:: Action item ::
Answer these questions from the thread on R::dexp below:
1. What value does the call my_dexp(4.5, 2.5, FALSE) return?
2. What signature does the thread give for R::dexp?
3. In the R definition of dexp, what is passed to C_dexp in place of rate?

:: Selected text ::
+++
问题
I have just spent a while trying to find a bug in my code which has turned out to be an unusual (at least to me) parameterisation for the R::dexp function. For example:
cppFunction("
double my_dexp(double x, double lambda, double is_log) {
return R::dexp(x, lambda, is_log);
}
")
> my_dexp(4.5, 2.5, FALSE)
[1] 0.06611956
> dexp(4.5, 2.5, FALSE)
[1] 3.251824e-05
Looking here I can see that they use the definition:
double R::dexp(double x, double sl, int lg)
but I haven't been able to find out what sl stands for. I'm not sure if this is documented anywhere - so hopefully this post stands as a warning to others who have used the function like me, and also if anyone can help as to what parameterisation has been used, and why.
回答1:
If you look at the function definition for dexp,
R> dexp
function (x, rate = 1, log = FALSE)
.Call(C_dexp, x, 1/rate, log)
+++
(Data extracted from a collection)
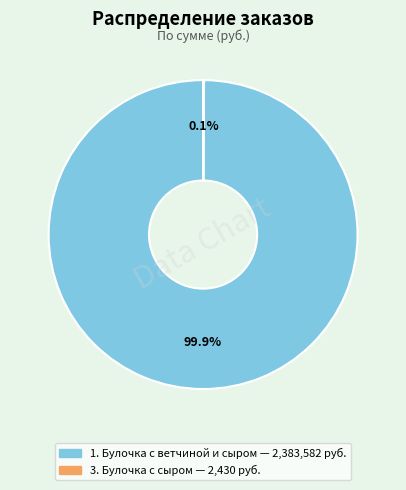

To the nearest percent, what is the difference between the largest and smallest slice percentages?

100%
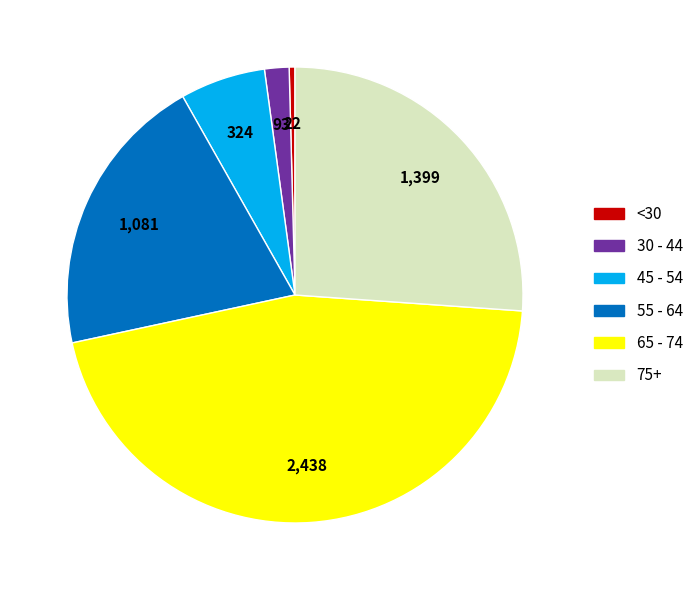

Which category has the biggest portion of the pie?

65 - 74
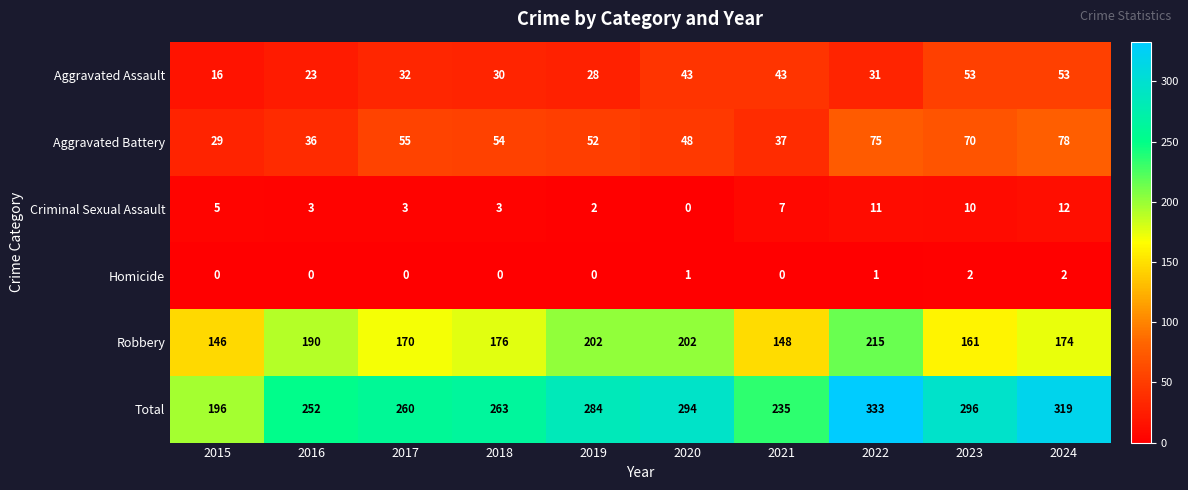

What is the difference between the second highest and minimum values in the Robbery series?

56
+++
:: Answer to the problem ::
1. 0.06611956
2. double R::dexp(double x, double sl, int lg)
3. 1/rate